The New York Times Turns a Critical Eye on the Politics of Big Finance


In its issue of 30/06, The New York Times offers a stupendous bit of research on the privileged handling of the mega-banks by the supposed defendants of a nation's interest ("Documents on Bailout of AIG Show How Big Banks Benefitted" by Louise Story and Gretchen Morgenson): "At the end of the American International Group's meeting last month, a shareholder approached the microphone with a question for Robert Benmosche, the insurer's chief executive.

"'I'd like to know, what does AIG plan to do with Goldman Sachs?' he asked. 'Are you going to get – recoup – some of our money that was given to them?'

"Mr. Benmosche, steward of an insurer brought to its knees two years ago after making many risky, outsize financial bets and paying billions of dollars in claims to Goldman and other banks, said he would continue evaluating his legal options. But, in reality, AIG has precious few.

"When the government began rescuing it from collapse in the fall of 2008 with what has become a $182 billion lifeline, AIG was required to forfeit its right to sue several banks – including Goldman, Société Génerale, Deutsche Bank and Merrill Lynch – over any irregularities with most of the mortgage securities it insured in the pre-crisis years.
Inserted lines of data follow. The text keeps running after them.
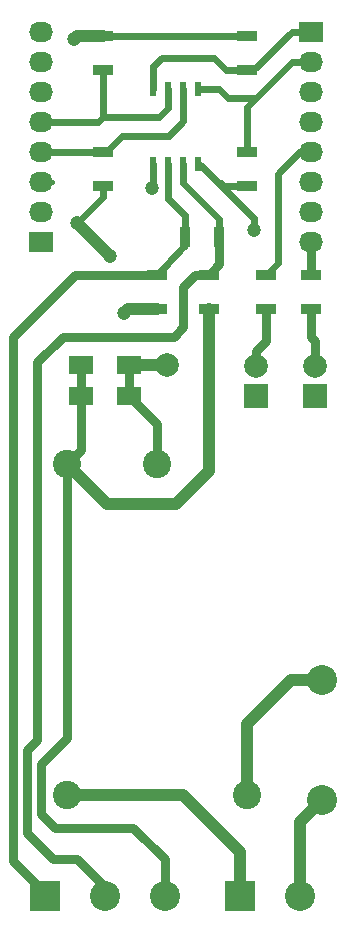
<source format=gbr>
G04 #@! TF.FileFunction,Copper,L1,Top,Signal*
%FSLAX46Y46*%
G04 Gerber Fmt 4.6, Leading zero omitted, Abs format (unit mm)*
G04 Created by KiCad (PCBNEW 4.0.7-e2-6376~61~ubuntu18.04.1) date Sun Jul 15 10:10:36 2018*
%MOMM*%
%LPD*%
G01*
G04 APERTURE LIST*
%ADD10C,0.100000*%
%ADD11R,2.000000X2.000000*%
%ADD12C,2.000000*%
%ADD13C,2.540000*%
%ADD14R,2.540000X2.540000*%
%ADD15C,1.998980*%
%ADD16R,0.508000X1.143000*%
%ADD17R,2.000000X1.600000*%
%ADD18R,1.700000X0.900000*%
%ADD19R,0.900000X1.700000*%
%ADD20R,2.032000X1.727200*%
%ADD21O,2.032000X1.727200*%
%ADD22C,2.400000*%
%ADD23C,1.200000*%
%ADD24C,0.600000*%
%ADD25C,0.800000*%
%ADD26C,1.000000*%
%ADD27C,0.400000*%
%ADD28C,0.700000*%
G04 APERTURE END LIST*
D10*
D11*
X127110000Y-85920000D03*
D12*
X127110000Y-83380000D03*
D11*
X132110000Y-85920000D03*
D12*
X132110000Y-83380000D03*
D13*
X132710000Y-120120000D03*
X132710000Y-109960000D03*
D14*
X125730000Y-128270000D03*
D13*
X130810000Y-128270000D03*
D14*
X109220000Y-128270000D03*
D13*
X114300000Y-128270000D03*
X119380000Y-128270000D03*
D15*
X119510000Y-83320000D03*
D16*
X122215000Y-66295000D03*
X120945000Y-66295000D03*
X119675000Y-66295000D03*
X118405000Y-66295000D03*
X118405000Y-59945000D03*
X119675000Y-59945000D03*
X120945000Y-59945000D03*
X122215000Y-59945000D03*
D17*
X116310000Y-85920000D03*
X112310000Y-85920000D03*
X116310000Y-83320000D03*
X112310000Y-83320000D03*
D18*
X126310000Y-65270000D03*
X126310000Y-68170000D03*
X114110000Y-65270000D03*
X114110000Y-68170000D03*
X114110000Y-58370000D03*
X114110000Y-55470000D03*
X126310000Y-58370000D03*
X126310000Y-55470000D03*
X118710000Y-75670000D03*
X118710000Y-78570000D03*
X127910000Y-78570000D03*
X127910000Y-75670000D03*
X131710000Y-78570000D03*
X131710000Y-75670000D03*
X123110000Y-78570000D03*
X123110000Y-75670000D03*
D19*
X121060000Y-72520000D03*
X123960000Y-72520000D03*
D20*
X131710000Y-55120000D03*
D21*
X131710000Y-57660000D03*
X131710000Y-60200000D03*
X131710000Y-62740000D03*
X131710000Y-65280000D03*
X131710000Y-67820000D03*
X131710000Y-70360000D03*
X131710000Y-72900000D03*
D20*
X108910000Y-72920000D03*
D21*
X108910000Y-70380000D03*
X108910000Y-67840000D03*
X108910000Y-65300000D03*
X108910000Y-62760000D03*
X108910000Y-60220000D03*
X108910000Y-57680000D03*
X108910000Y-55140000D03*
D22*
X111110000Y-119720000D03*
X126310000Y-119720000D03*
X111110000Y-91720000D03*
X118710000Y-91720000D03*
D23*
X118310000Y-68320000D03*
X111710000Y-55720000D03*
X111910000Y-71320000D03*
X114710000Y-74120000D03*
X126910000Y-71920000D03*
X115910000Y-78920000D03*
D24*
X118405000Y-66295000D02*
X118405000Y-68225000D01*
X118405000Y-68225000D02*
X118310000Y-68320000D01*
D25*
X112310000Y-85920000D02*
X112310000Y-90520000D01*
X112310000Y-90520000D02*
X111110000Y-91720000D01*
X112310000Y-83320000D02*
X112310000Y-85920000D01*
X119380000Y-128270000D02*
X119380000Y-125190000D01*
X119380000Y-125190000D02*
X116710000Y-122520000D01*
X116710000Y-122520000D02*
X110110000Y-122520000D01*
X110110000Y-122520000D02*
X108910000Y-121320000D01*
X108910000Y-121320000D02*
X108910000Y-117120000D01*
X108910000Y-117120000D02*
X111110000Y-114920000D01*
X111110000Y-114920000D02*
X111110000Y-91720000D01*
D26*
X123110000Y-78570000D02*
X123110000Y-92320000D01*
X123110000Y-92320000D02*
X120310000Y-95120000D01*
X120310000Y-95120000D02*
X114510000Y-95120000D01*
X114510000Y-95120000D02*
X111110000Y-91720000D01*
X111110000Y-91720000D02*
X111110000Y-91120000D01*
D24*
X111910000Y-71320000D02*
X114110000Y-69120000D01*
X114110000Y-69120000D02*
X114110000Y-68170000D01*
D26*
X111960000Y-55470000D02*
X114110000Y-55470000D01*
X111710000Y-55720000D02*
X111960000Y-55470000D01*
X114710000Y-74120000D02*
X111910000Y-71320000D01*
D24*
X114110000Y-55470000D02*
X126310000Y-55470000D01*
X126310000Y-68170000D02*
X124160000Y-68170000D01*
X124160000Y-68170000D02*
X124110000Y-68120000D01*
X124110000Y-68120000D02*
X124110000Y-67920000D01*
X124110000Y-67920000D02*
X124110000Y-68120000D01*
X122215000Y-66295000D02*
X122285000Y-66295000D01*
X122285000Y-66295000D02*
X124110000Y-68120000D01*
X124110000Y-68120000D02*
X124310000Y-68320000D01*
X124310000Y-68320000D02*
X126910000Y-70920000D01*
X126910000Y-70920000D02*
X126910000Y-71920000D01*
D26*
X116310000Y-83320000D02*
X119510000Y-83320000D01*
X116260000Y-78570000D02*
X118710000Y-78570000D01*
X115910000Y-78920000D02*
X116260000Y-78570000D01*
D25*
X118710000Y-91720000D02*
X118710000Y-88320000D01*
X118710000Y-88320000D02*
X116310000Y-85920000D01*
X116310000Y-85920000D02*
X116310000Y-83320000D01*
X131710000Y-72900000D02*
X131710000Y-75670000D01*
D24*
X119675000Y-66295000D02*
X119675000Y-69285000D01*
X121060000Y-70670000D02*
X121060000Y-72520000D01*
X119675000Y-69285000D02*
X121060000Y-70670000D01*
D25*
X109220000Y-128270000D02*
X109220000Y-128030000D01*
X109220000Y-128030000D02*
X106510000Y-125320000D01*
X106510000Y-125320000D02*
X106510000Y-80920000D01*
X106510000Y-80920000D02*
X111760000Y-75670000D01*
X111760000Y-75670000D02*
X118710000Y-75670000D01*
D24*
X121060000Y-72520000D02*
X121060000Y-73170000D01*
X121060000Y-73170000D02*
X120710000Y-73520000D01*
X120710000Y-73520000D02*
X118710000Y-75670000D01*
D27*
X121060000Y-72520000D02*
X121060000Y-73370000D01*
D24*
X120945000Y-66295000D02*
X120945000Y-67955000D01*
X123960000Y-70970000D02*
X123960000Y-72520000D01*
X120945000Y-67955000D02*
X123960000Y-70970000D01*
D25*
X114300000Y-128270000D02*
X114300000Y-127510000D01*
X114300000Y-127510000D02*
X111910000Y-125120000D01*
X121960000Y-75670000D02*
X123110000Y-75670000D01*
X120910000Y-76720000D02*
X121960000Y-75670000D01*
X120910000Y-80120000D02*
X120910000Y-76720000D01*
X120110000Y-80920000D02*
X120910000Y-80120000D01*
X110710000Y-80920000D02*
X120110000Y-80920000D01*
X108510000Y-83120000D02*
X110710000Y-80920000D01*
X108510000Y-115120000D02*
X108510000Y-83120000D01*
X107710000Y-115920000D02*
X108510000Y-115120000D01*
X107710000Y-122920000D02*
X107710000Y-115920000D01*
X109910000Y-125120000D02*
X107710000Y-122920000D01*
X111910000Y-125120000D02*
X109910000Y-125120000D01*
X114300000Y-127910000D02*
X114300000Y-128270000D01*
X123960000Y-72520000D02*
X123960000Y-74820000D01*
X123960000Y-74820000D02*
X123110000Y-75670000D01*
D27*
X124110000Y-72370000D02*
X123960000Y-72520000D01*
D24*
X131710000Y-65280000D02*
X130750000Y-65280000D01*
X130750000Y-65280000D02*
X128910000Y-67120000D01*
X128910000Y-67120000D02*
X128910000Y-74670000D01*
X128910000Y-74670000D02*
X127910000Y-75670000D01*
D26*
X111110000Y-119720000D02*
X120910000Y-119720000D01*
X125730000Y-124540000D02*
X125730000Y-128270000D01*
X120910000Y-119720000D02*
X125730000Y-124540000D01*
X132710000Y-109960000D02*
X130070000Y-109960000D01*
X126310000Y-113720000D02*
X126310000Y-119720000D01*
X130070000Y-109960000D02*
X126310000Y-113720000D01*
X130810000Y-128270000D02*
X130810000Y-122020000D01*
X130810000Y-122020000D02*
X132710000Y-120120000D01*
D27*
X109790000Y-67840000D02*
X108910000Y-67840000D01*
D25*
X127910000Y-78570000D02*
X127910000Y-81320000D01*
X127110000Y-82120000D02*
X127110000Y-83380000D01*
X127910000Y-81320000D02*
X127110000Y-82120000D01*
X132110000Y-83380000D02*
X132110000Y-81320000D01*
X131710000Y-80920000D02*
X131710000Y-78570000D01*
X132110000Y-81320000D02*
X131710000Y-80920000D01*
D24*
X126310000Y-58370000D02*
X124560000Y-58370000D01*
X118405000Y-58025000D02*
X118405000Y-59945000D01*
X119110000Y-57320000D02*
X118405000Y-58025000D01*
X123510000Y-57320000D02*
X119110000Y-57320000D01*
X124560000Y-58370000D02*
X123510000Y-57320000D01*
X131710000Y-55120000D02*
X130110000Y-55120000D01*
X130110000Y-55120000D02*
X126860000Y-58370000D01*
X126860000Y-58370000D02*
X126310000Y-58370000D01*
X126310000Y-65270000D02*
X126310000Y-61520000D01*
X126310000Y-61520000D02*
X127110000Y-60720000D01*
X122215000Y-59945000D02*
X123935000Y-59945000D01*
X130170000Y-57660000D02*
X131710000Y-57660000D01*
X127110000Y-60720000D02*
X130170000Y-57660000D01*
X124710000Y-60720000D02*
X127110000Y-60720000D01*
X123935000Y-59945000D02*
X124710000Y-60720000D01*
X114110000Y-65270000D02*
X114360000Y-65270000D01*
X114360000Y-65270000D02*
X115710000Y-63920000D01*
X120945000Y-62685000D02*
X120945000Y-59945000D01*
X119710000Y-63920000D02*
X120945000Y-62685000D01*
X115710000Y-63920000D02*
X119710000Y-63920000D01*
X108910000Y-65300000D02*
X114080000Y-65300000D01*
X114080000Y-65300000D02*
X114110000Y-65270000D01*
D28*
X114080000Y-65300000D02*
X114110000Y-65270000D01*
D24*
X114110000Y-58370000D02*
X114110000Y-62320000D01*
X108910000Y-62760000D02*
X113670000Y-62760000D01*
X119675000Y-61555000D02*
X119675000Y-59945000D01*
X118910000Y-62320000D02*
X119675000Y-61555000D01*
X114110000Y-62320000D02*
X118910000Y-62320000D01*
X113670000Y-62760000D02*
X114110000Y-62320000D01*
M02*

</source>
"But after the Securities and Exchange Commission's civil fraud suit filed in April against Goldman for possibly misrepresenting a mortgage deal to investors, AIG executives and shareholders are asking whether AIG may have been misled by Goldman into insuring mortgage deals that the bank and others may have known were flawed.

"This month, an Australian hedge fund sued Goldman on similar grounds. Goldman is contesting the suit and denies any wrongdoing. A spokesman for AIG declined to comment about any plans to sue Goldman, or any other bank with which it worked. A Goldman spokesman said that his firm believed that 'all aspects of our relationship with AIG were appropriate.'"

A Legal Waiver

"Unknown outside of a few Wall Street legal departments, the AIG waiver was released last month by the House Committee on Oversight and Government Reform amid 250,000 pages of largely undisclosed documents. The documents, reviewed by The New York Times, provide the most comprehensive public record of how the Federal Reserve Bank of New York and the Treasury Department orchestrated one of the biggest corporate bailouts in history.

"The documents also indicate that regulators ignored recommendations from their own advisers to force the banks to accept losses on their AIG deals and instead paid the banks in full for their contracts. That decision, say critics of the AIG bailout, has cost taxpayers billions of extra dollars in payments to the banks. It also contrasts with the hard line the White House took in 2008 when it forced Chrysler's lenders to take losses when the government bailed out the auto giant."

The Dubious AIG Bailout

"As a Congressional commission convenes hearings Wednesday exploring the AIG bailout and Goldman's relationship with the insurer, analysts say that the documents suggest that regulators were overly punitive towards AIG and overly forgiving of banks during the bailout – signified, they say, by the fact that the legal waiver undermined AIG and its shareholders' ability to recover damages.

"'Even if turns out that it would be a hard suit to win, just the gesture of requiring AIG to scrap its ability to sue is outrageous,' said David Skeel, a law professor at the University of Pennsylvania. 'The defense may be that the banking system was in trouble, and we couldn't afford to destabilize it anymore, but that just strikes me as really going overboard.'

"'This really suggests they had myopia and were looking at it entirely through the perspective of the banks,' Mr. Skeel said.

"Regulators at the New York Fed declined to comment on the legal waiver but disagreed with that viewpoint.

"'This was not about the banks,' said Sarah J. Dahlgren, a senior vice president for the New York Fed who oversees AIG. 'This was about stabilizing the system by preventing the disorderly collapse of AIG and the potentially devastating consequences of that event for the US and global economies.'

"This month, the Congressional Oversight Panel, a body charged with reviewing the state of financial markets and the regulators that monitor them, published a 337-page report on the AIG bailout. It concluded that the Federal Reserve Bank of New York did not give enough consideration to alternatives before sinking more and more taxpayer money into AIG. 'It is hard to escape the conclusion that FRBNY was just going through the motions,' the report said.

"About the $46 billion of the taxpayer money in the AIG bailout was used to pay to mortgage trading partners like Goldman and Société Génerale, a French bank, to make good on their claims. The banks are not expected to return any of that money, leading the Congressional Research Service to say in March that much of the taxpayer money ultimately bailed out the banks, not AIG.
"A Goldman spokesman said that he does agree with that report's assertion, noting that his firm considered itself to be insulated from possible losses on its AIG deals.

"Even with the financial reform legislation that Congress introduced last week, David A. Moss, a Harvard Business School professor, said he was concerned that the government had not developed a blueprint for stabilizing markets when huge companies like AIG run aground and, for that reason, regulators' actions during the financial crisis need continued scrutiny. 'We have to vet these things now because otherwise, if we face a similar crisis again, federal officials are likely to follow precedents set this time around,' he said."